#### Page excerpt

3 Fraud Risks Payment Companies Need to Be Aware of

Fraud assessments are special tests designed to discover your business's current fraud risks. Vulnerabilities of all types must be carefully analyzed and, ultimately, addressed for a complete fraud assessment to work as intended. That’s why it’s important for both internal and external risks to be considered. 

Professionals in this sphere not only help in identifying existing risks to your organization but also assist in crafting an effective roadmap for responding to such risks, however, if you aim to tackle a fraud assessment on your own, the following checklist is a great start:

1. Synthetic Identity Fraud 

Synthetic fraud occurs when criminals combine real information with fake information to create a unique identity that isn’t associated with any one real person. Believe it or not, synthetic fraud is actually the fastest-growing crime in the United States. Real elements of people’s ID are stolen from various sources and oftentimes more than one person. 

How Does this Happen? 

Unfortunately, identity attributes - parts of an identity like a phone number or a social security number - are easy to obtain. Many verification methods are proving to be ineffective as well. Many verification systems as well as the naked eye, are focused on whether an ID looks real… not whether it is real. Given how good fakes are, looking to see it is real .

How to Combat Synthetic Fraud

Finding better ways to verify users really are who they say they are is a great starting place. Thoroughly checking identification documents, like a driver’s license, during the initial set up of an account can help ensure an ID is valid. 

Vendors need to start relying less on how an ID looks and more on its validity, and that comes from getting the right technologies in place. They can even take it a step further by using biometric and facial recognition to determine if a user matches the ID they are presenting.

2. Chargeback Fraud 

Chargeback fraud happens when a credit card purchase is made, the product is received, then a refund request is made claiming that the product was not received. If the transaction gets approved, the bank cancels the transaction, and the individual behind the fraud is fully reimbursed. 

This means that the merchant is financially responsible. Unfortunately, their verification measures will be put under a microscope if it ends up in an investigation. In extreme cases, some merchants might end up black-listed. Payment processing companies can play a part in this type of fraud and not even be aware. 

How Does this Happen? 

There are many different scenarios in which criminals can get away with chargeback fraud. One common way is the customer can simply say the product they received is damaged or different than what they originally ordered. They may even claim to be a victim of fraud, report that their card was stolen, or that they never authorized a specific transaction. This can result in operational costs going out the window, as processing, shipping and other fees play a huge factor. 

How to Prevent Chargebacks

Never be afraid to dispute a chargeback if something seems out of the ordinary. Identifying a fraudster before they are able to commit a crime is one of the only ways to prevent chargebacks from happening. This starts by validating a user through effective verification methods so you can catch fraudsters in real time, as opposed to after the crime has already happened.

#### Records from a data collection
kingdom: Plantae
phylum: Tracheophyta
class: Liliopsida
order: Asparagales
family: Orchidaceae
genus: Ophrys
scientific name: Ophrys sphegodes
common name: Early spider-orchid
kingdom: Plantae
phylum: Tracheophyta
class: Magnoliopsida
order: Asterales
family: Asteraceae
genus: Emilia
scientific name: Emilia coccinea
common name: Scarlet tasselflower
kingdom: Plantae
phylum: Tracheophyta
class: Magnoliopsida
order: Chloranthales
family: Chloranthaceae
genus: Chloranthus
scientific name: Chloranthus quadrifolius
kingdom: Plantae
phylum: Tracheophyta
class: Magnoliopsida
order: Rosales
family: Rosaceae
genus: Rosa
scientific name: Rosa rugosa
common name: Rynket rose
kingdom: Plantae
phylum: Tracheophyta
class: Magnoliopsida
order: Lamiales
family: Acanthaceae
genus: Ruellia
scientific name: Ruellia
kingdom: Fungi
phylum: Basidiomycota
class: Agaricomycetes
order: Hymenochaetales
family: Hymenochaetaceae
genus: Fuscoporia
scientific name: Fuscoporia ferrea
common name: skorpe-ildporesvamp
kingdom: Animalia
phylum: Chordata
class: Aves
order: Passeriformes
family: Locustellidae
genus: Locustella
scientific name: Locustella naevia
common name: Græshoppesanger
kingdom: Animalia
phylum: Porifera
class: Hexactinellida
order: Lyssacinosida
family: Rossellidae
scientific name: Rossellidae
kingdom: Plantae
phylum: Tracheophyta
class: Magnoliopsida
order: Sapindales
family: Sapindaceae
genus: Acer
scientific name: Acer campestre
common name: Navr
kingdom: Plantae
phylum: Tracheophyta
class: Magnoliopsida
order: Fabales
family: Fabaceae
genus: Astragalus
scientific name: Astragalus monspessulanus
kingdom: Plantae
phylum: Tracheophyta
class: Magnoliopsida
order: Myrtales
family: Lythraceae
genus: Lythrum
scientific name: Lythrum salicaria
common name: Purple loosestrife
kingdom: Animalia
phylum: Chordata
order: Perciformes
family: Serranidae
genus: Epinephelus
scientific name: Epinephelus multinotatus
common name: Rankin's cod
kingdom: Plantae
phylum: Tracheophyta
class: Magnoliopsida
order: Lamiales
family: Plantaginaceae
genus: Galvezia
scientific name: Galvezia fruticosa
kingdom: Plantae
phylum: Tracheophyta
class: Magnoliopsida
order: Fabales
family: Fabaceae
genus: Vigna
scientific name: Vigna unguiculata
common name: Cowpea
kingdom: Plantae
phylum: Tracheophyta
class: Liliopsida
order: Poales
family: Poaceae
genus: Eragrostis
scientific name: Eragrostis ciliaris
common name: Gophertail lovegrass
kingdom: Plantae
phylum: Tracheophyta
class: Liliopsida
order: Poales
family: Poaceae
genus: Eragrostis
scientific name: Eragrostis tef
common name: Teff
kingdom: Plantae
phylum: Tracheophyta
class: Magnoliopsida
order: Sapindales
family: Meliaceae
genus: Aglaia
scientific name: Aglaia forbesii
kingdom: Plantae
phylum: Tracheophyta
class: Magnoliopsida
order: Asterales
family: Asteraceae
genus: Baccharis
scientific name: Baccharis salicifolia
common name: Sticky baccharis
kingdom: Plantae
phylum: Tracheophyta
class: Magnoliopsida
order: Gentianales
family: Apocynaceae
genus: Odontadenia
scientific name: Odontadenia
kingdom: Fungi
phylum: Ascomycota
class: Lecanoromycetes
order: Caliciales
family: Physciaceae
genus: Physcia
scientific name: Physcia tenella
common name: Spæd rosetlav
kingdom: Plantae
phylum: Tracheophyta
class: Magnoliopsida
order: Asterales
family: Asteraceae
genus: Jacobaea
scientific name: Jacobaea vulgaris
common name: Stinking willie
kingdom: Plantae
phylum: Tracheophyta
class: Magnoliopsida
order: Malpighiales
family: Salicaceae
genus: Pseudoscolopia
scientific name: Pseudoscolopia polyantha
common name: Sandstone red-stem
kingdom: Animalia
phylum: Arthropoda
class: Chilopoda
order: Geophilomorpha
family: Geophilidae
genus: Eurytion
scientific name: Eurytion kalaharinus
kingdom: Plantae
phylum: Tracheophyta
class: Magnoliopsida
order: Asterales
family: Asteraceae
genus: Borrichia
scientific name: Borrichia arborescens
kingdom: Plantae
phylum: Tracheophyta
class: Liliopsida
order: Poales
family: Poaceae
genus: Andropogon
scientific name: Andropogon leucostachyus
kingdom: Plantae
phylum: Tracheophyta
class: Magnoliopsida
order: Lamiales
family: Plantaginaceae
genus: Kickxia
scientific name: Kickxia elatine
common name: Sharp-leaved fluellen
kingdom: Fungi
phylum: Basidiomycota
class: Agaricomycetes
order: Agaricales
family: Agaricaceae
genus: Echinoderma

#### Written instruction 1
Render this sentence from the fraud-risk article in Spanish: "Never be afraid to dispute a chargeback if something seems out of the ordinary."
#### Written instruction 2
In the records, replace "common name" with "vernacular name" from the first line through the line containing "scientific name: Acer campestre", and output only those lines with nothing else changed.

#### Expected answer 1
Nunca tengas miedo de impugnar un contracargo si algo parece fuera de lo común.

#### Expected answer 2
kingdom: Plantae
phylum: Tracheophyta
class: Liliopsida
order: Asparagales
family: Orchidaceae
genus: Ophrys
scientific name: Ophrys sphegodes
vernacular name: Early spider-orchid
kingdom: Plantae
phylum: Tracheophyta
class: Magnoliopsida
order: Asterales
family: Asteraceae
genus: Emilia
scientific name: Emilia coccinea
vernacular name: Scarlet tasselflower
kingdom: Plantae
phylum: Tracheophyta
class: Magnoliopsida
order: Chloranthales
family: Chloranthaceae
genus: Chloranthus
scientific name: Chloranthus quadrifolius
kingdom: Plantae
phylum: Tracheophyta
class: Magnoliopsida
order: Rosales
family: Rosaceae
genus: Rosa
scientific name: Rosa rugosa
vernacular name: Rynket rose
kingdom: Plantae
phylum: Tracheophyta
class: Magnoliopsida
order: Lamiales
family: Acanthaceae
genus: Ruellia
scientific name: Ruellia
kingdom: Fungi
phylum: Basidiomycota
class: Agaricomycetes
order: Hymenochaetales
family: Hymenochaetaceae
genus: Fuscoporia
scientific name: Fuscoporia ferrea
vernacular name: skorpe-ildporesvamp
kingdom: Animalia
phylum: Chordata
class: Aves
order: Passeriformes
family: Locustellidae
genus: Locustella
scientific name: Locustella naevia
vernacular name: Græshoppesanger
kingdom: Animalia
phylum: Porifera
class: Hexactinellida
order: Lyssacinosida
family: Rossellidae
scientific name: Rossellidae
kingdom: Plantae
phylum: Tracheophyta
class: Magnoliopsida
order: Sapindales
family: Sapindaceae
genus: Acer
scientific name: Acer campestre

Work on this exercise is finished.